At 12:16 PM 10/17/2002 -0700, Morlock Elloi wrote:
I have a working OTP system on $40 64 Mb USB flash disk on my keychain.
Cute. Is it available? How do you prevent other applications from reading the file off your USB disk, either while your application is using it or some other time? That's one of the big differences between a computerized OTP and a Dead Trees (or Dead Silkworms) OTP, which is much harder for someone or something else to read without you noticing. Since you say that "Used bits are securely deleted", does your application distinguish between using the pad to encrypt and using the pad to decrypt (which are basically the same thing, except for destroying the key bits the second time)?

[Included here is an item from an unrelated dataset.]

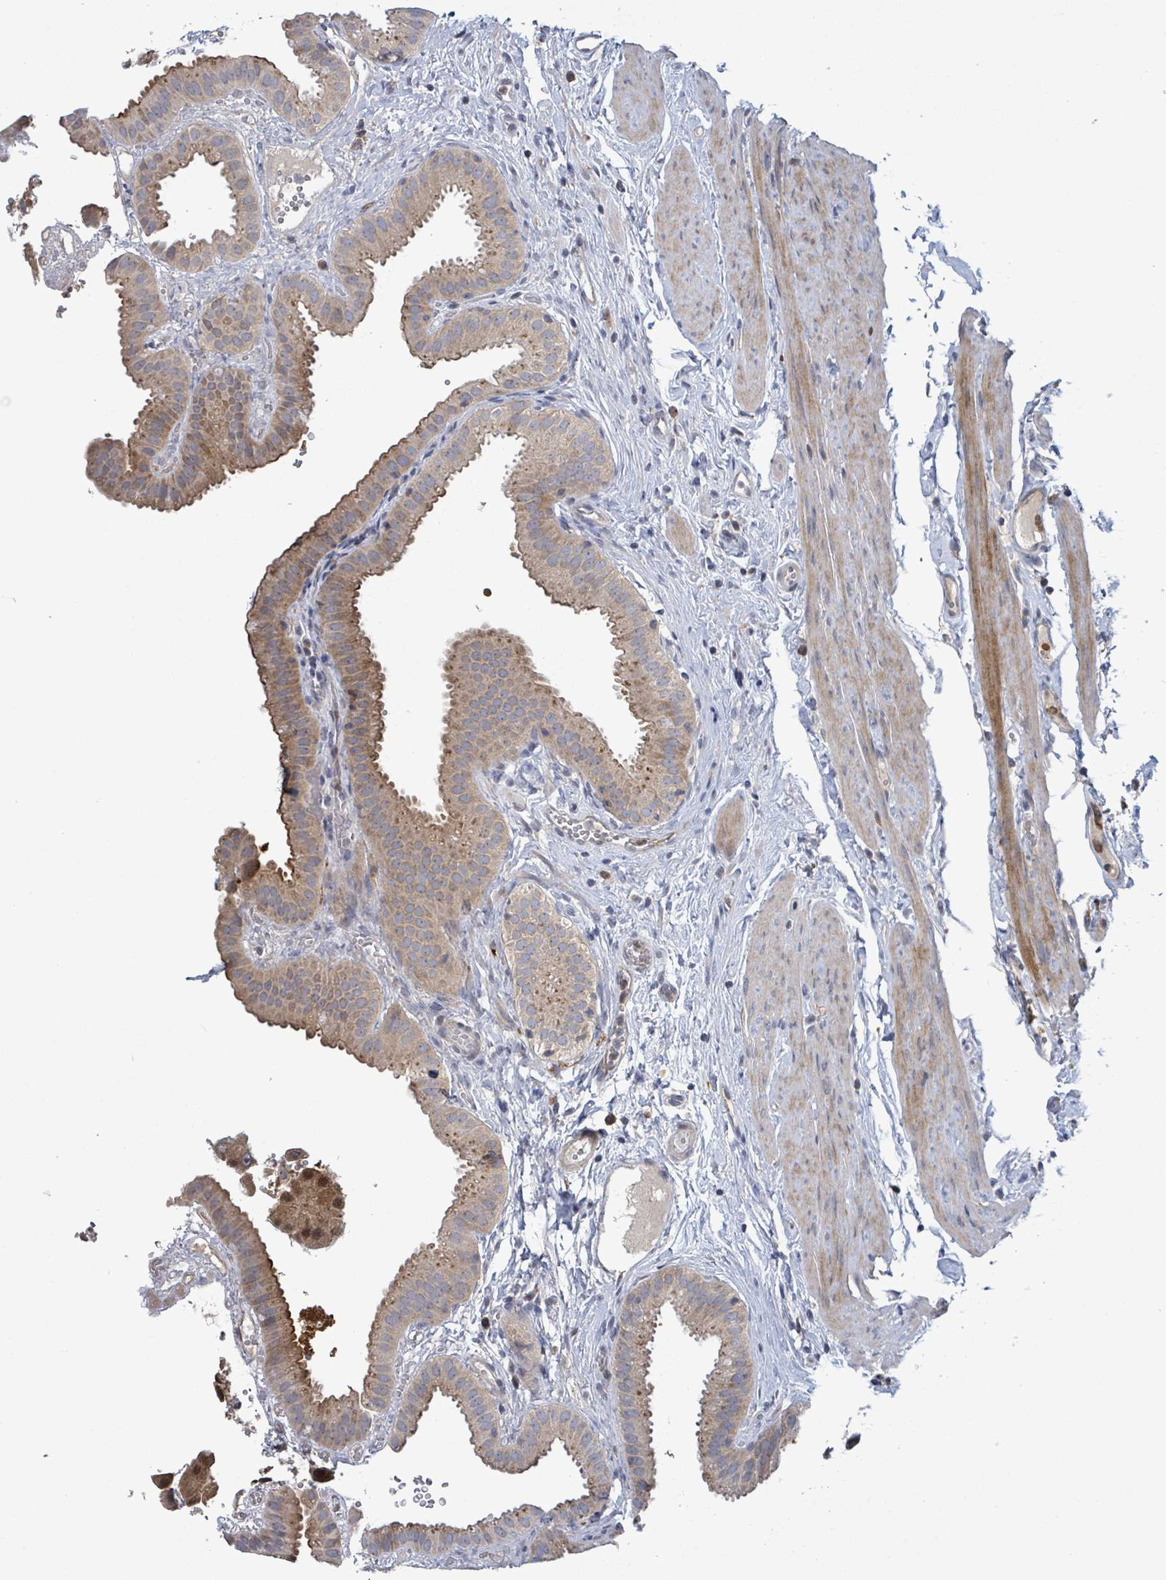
{"staining": {"intensity": "moderate", "quantity": ">75%", "location": "cytoplasmic/membranous"}, "tissue": "gallbladder", "cell_type": "Glandular cells", "image_type": "normal", "snomed": [{"axis": "morphology", "description": "Normal tissue, NOS"}, {"axis": "topography", "description": "Gallbladder"}], "caption": "Immunohistochemical staining of normal gallbladder reveals medium levels of moderate cytoplasmic/membranous staining in about >75% of glandular cells.", "gene": "SERPINE3", "patient": {"sex": "female", "age": 61}}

30Mbs are filled with distilled randomness (two video digitizers at high gain looking into open input noise, compressed first with LZW then again compressed 8:1 by taking only byte parity, then XORed together - takes several hours and passes diehard)
Landon Noll has done some interesting work taking a cheap PC camera and keeping it in the dark. The CCDs try to adjust, and you get noise. Rather than compressing 8:1 using byte parity, I'd recommend using a hash function, such as MD5 or SHA, which means that every bit of the input can tweak any bit of the output.
judging by the current use it will last us for decades for text messages.
That's the Bic Pen model of "you'll lose it before you use it up" :-) If you're using it strictly for session key exchange, that's a lot of sessions (unless you're a big web or email server.) If you're using it for message encryption, it's obviously not much.